Fidelity Introduces Retirement Income Advantage

June 9, 2004 (PLANSPONSOR.com) - Fidelity Investments on Wednesday unveiled a new program that is aimed at the 76 million baby boomers nearing retirement age who have not been told how they can live off their retirement savings in such a way that it will grow through retirement.

Fidelity, the nation’s largest mutual-fund company, said Fidelity Retirement Income Advantage is an integrated suite of in-person, rep-assisted and online services and tools that helps investors plan for, monitor, and manage their complete financial situation throughout retirement.

Fidelity’s Retirement Income Planner guides investors through five key retirement risks:

  • spending
  • health-care costs
  • longevity
  • market risk
  • inflation.

Robert Reynolds, vice chairman and chief operating officer, said the program tries to push people to realize what health care means in retirement.   The program also provides customers with a real-time analysis and Monte Carlo simulations that can be used to predict how long assets may last, tips for closing potential gaps between income and expenses, and an action plan for immediate steps.  

The program allows participants to create an Income Management Account in which they can monitor their complete financial situation:

  • performance of both Fidelity and non-Fidelity assets
  • multiple income sources such as various 401(k) and other retirement accounts
  • brokerage accounts
  • mutual funds
  • expenses
  • spending levels.  

The Income Management Account uses Fidelity’s Web-based Retirement Income Planner to develop a financial action plan for each investor that analyzes an income portfolio, retirement spending, and cash flow to create and provide a pension-like paycheck into a spending account that is also visible online.   Investors can request e-mail or phone alerts regarding expected or missing Social Security or pension deposits, dates for minimum required distributions, dates for quarterly estimated tax payments, as well as warnings if spending cash needs replenishing or investment strategies drift off track.

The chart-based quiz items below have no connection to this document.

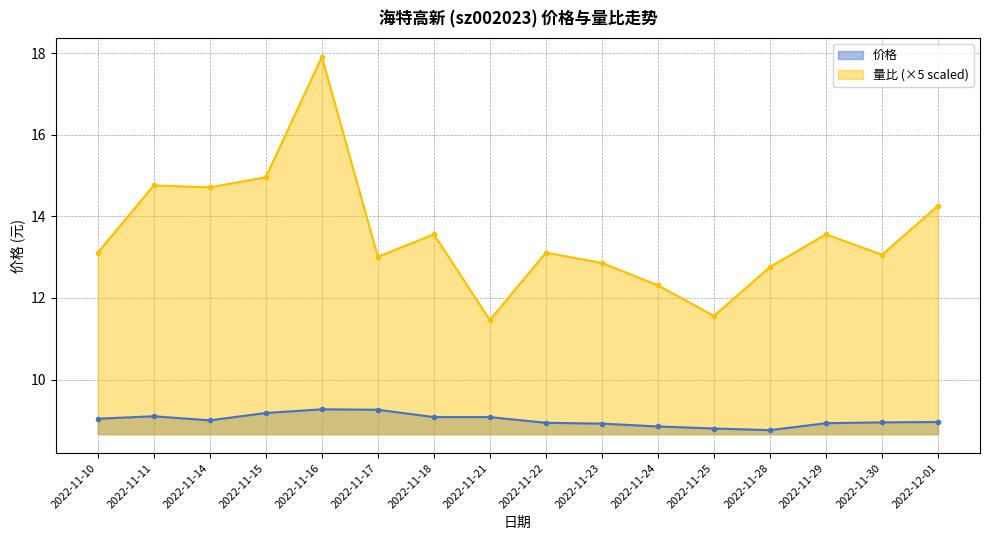

Where is 价格 nearest to the value 9?

2022-11-14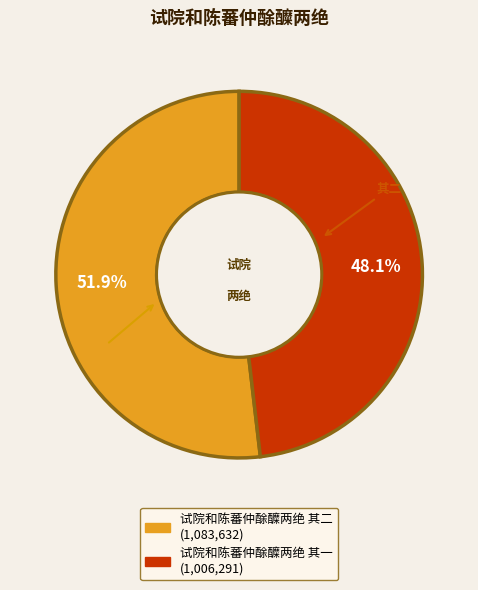

True or false: 试院和陈蕃仲酴醾两绝 其二 accounts for 52% of the total.

True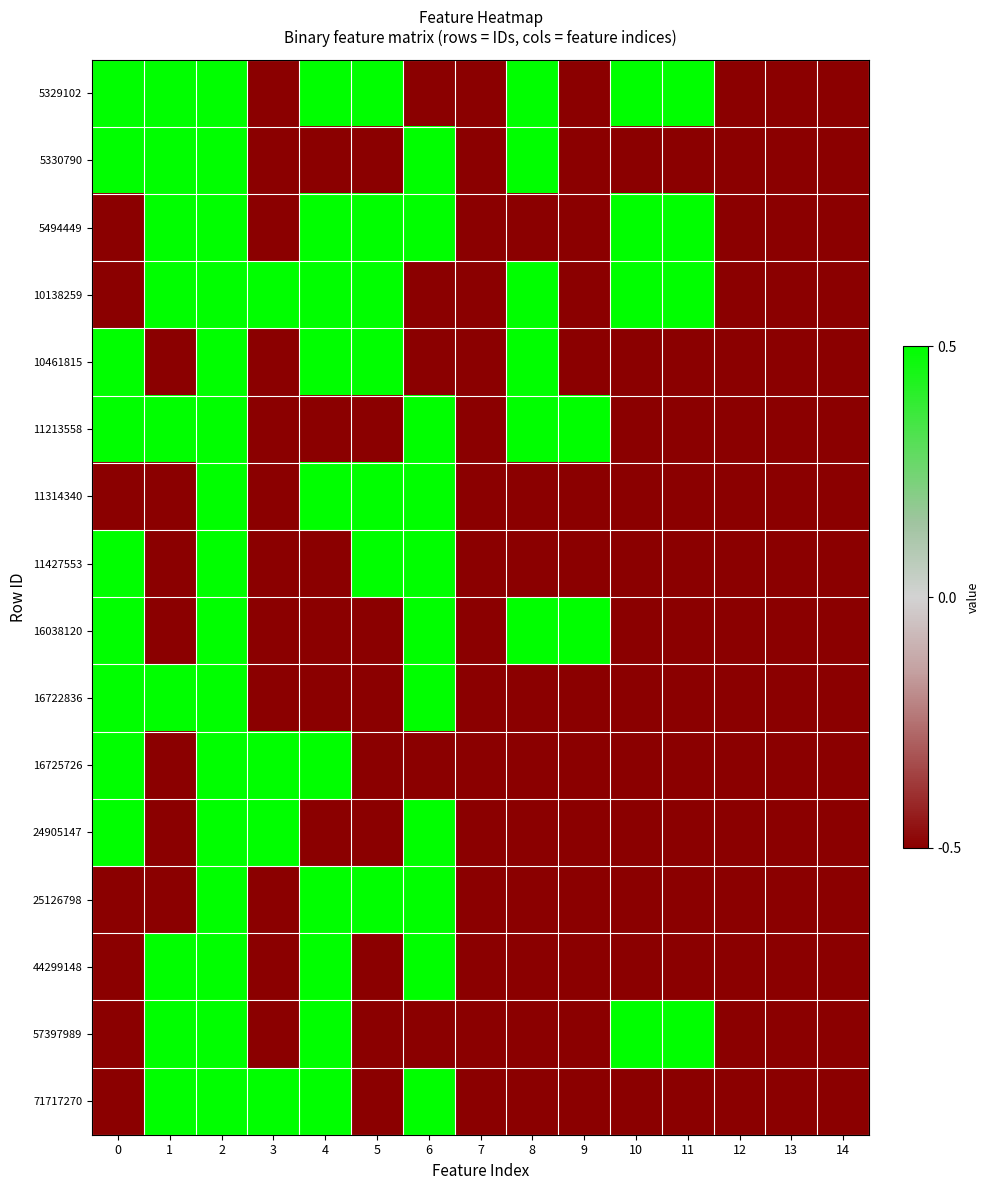

Reading left to right, extract all data points from this chart.

row_0: 0.5	0.5	0.5	-0.5	0.5	0.5	-0.5	-0.5	0.5	-0.5	0.5	0.5	-0.5	-0.5	-0.5
row_1: 0.5	0.5	0.5	-0.5	-0.5	-0.5	0.5	-0.5	0.5	-0.5	-0.5	-0.5	-0.5	-0.5	-0.5
row_2: -0.5	0.5	0.5	-0.5	0.5	0.5	0.5	-0.5	-0.5	-0.5	0.5	0.5	-0.5	-0.5	-0.5
row_3: -0.5	0.5	0.5	0.5	0.5	0.5	-0.5	-0.5	0.5	-0.5	0.5	0.5	-0.5	-0.5	-0.5
row_4: 0.5	-0.5	0.5	-0.5	0.5	0.5	-0.5	-0.5	0.5	-0.5	-0.5	-0.5	-0.5	-0.5	-0.5
row_5: 0.5	0.5	0.5	-0.5	-0.5	-0.5	0.5	-0.5	0.5	0.5	-0.5	-0.5	-0.5	-0.5	-0.5
row_6: -0.5	-0.5	0.5	-0.5	0.5	0.5	0.5	-0.5	-0.5	-0.5	-0.5	-0.5	-0.5	-0.5	-0.5
row_7: 0.5	-0.5	0.5	-0.5	-0.5	0.5	0.5	-0.5	-0.5	-0.5	-0.5	-0.5	-0.5	-0.5	-0.5
row_8: 0.5	-0.5	0.5	-0.5	-0.5	-0.5	0.5	-0.5	0.5	0.5	-0.5	-0.5	-0.5	-0.5	-0.5
row_9: 0.5	0.5	0.5	-0.5	-0.5	-0.5	0.5	-0.5	-0.5	-0.5	-0.5	-0.5	-0.5	-0.5	-0.5
row_10: 0.5	-0.5	0.5	0.5	0.5	-0.5	-0.5	-0.5	-0.5	-0.5	-0.5	-0.5	-0.5	-0.5	-0.5
row_11: 0.5	-0.5	0.5	0.5	-0.5	-0.5	0.5	-0.5	-0.5	-0.5	-0.5	-0.5	-0.5	-0.5	-0.5
row_12: -0.5	-0.5	0.5	-0.5	0.5	0.5	0.5	-0.5	-0.5	-0.5	-0.5	-0.5	-0.5	-0.5	-0.5
row_13: -0.5	0.5	0.5	-0.5	0.5	-0.5	0.5	-0.5	-0.5	-0.5	-0.5	-0.5	-0.5	-0.5	-0.5
row_14: -0.5	0.5	0.5	-0.5	0.5	-0.5	-0.5	-0.5	-0.5	-0.5	0.5	0.5	-0.5	-0.5	-0.5
row_15: -0.5	0.5	0.5	0.5	0.5	-0.5	0.5	-0.5	-0.5	-0.5	-0.5	-0.5	-0.5	-0.5	-0.5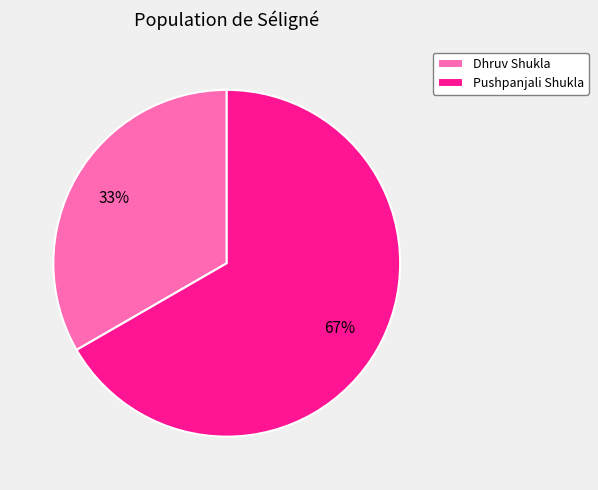

Is it true that Pushpanjali Shukla is 75% of the pie?

False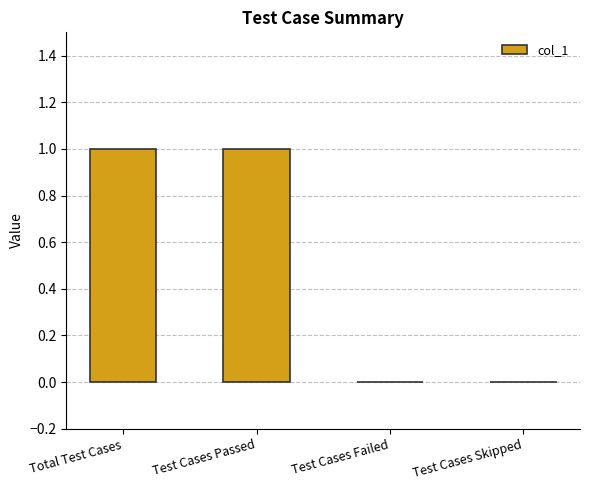

What is the change in value from Test Cases Passed to Test Cases Skipped?

-1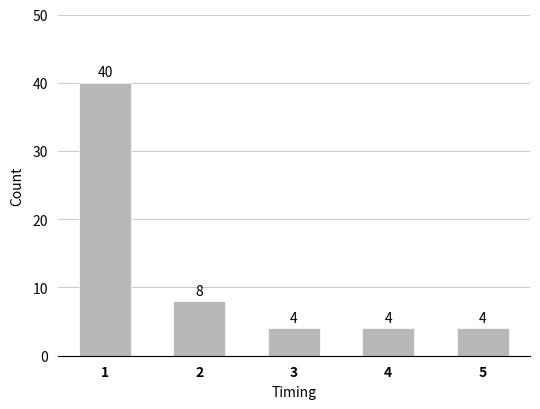

Reading left to right, what are all the values shown in this chart?

40	8	4	4	4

Although there has been an abundance of tools and advice on saving for retirement, said Cynthia Egan, an executive vice president at Fidelity, there was a recurring series of weakness in the education for the distribution phase of retirement.

“I think this is the largest do-it-yourself project in the history of this country that’s being put on these people’s laps,” said Reynolds at a New York news conference, of the retirement savings challenge. “And people are concerned.”

Reynolds said the program tries to address the problem of replacing those things the workplace has afforded them, such as “the convenience of automatic deductions for taxes, insurance, savings and other systematic payments that American workers can take for granted.”  

The program, available to both retail investors and institutional plan participants, allows investors to use the online program themselves or to receive assistance from a Fidelity representative on the phone or in person at aFidelity Investor Center .

The program is currently free, and will remain that way until the end of the year, said Egan.   Early next year, an annual fee will be introduced for customers with accounts of less than $100,000, though Fidelity has not yet settled on what that will be.

Reynolds said the program will be enhanced every three to six months, and that there will be a second roll out around the end of September.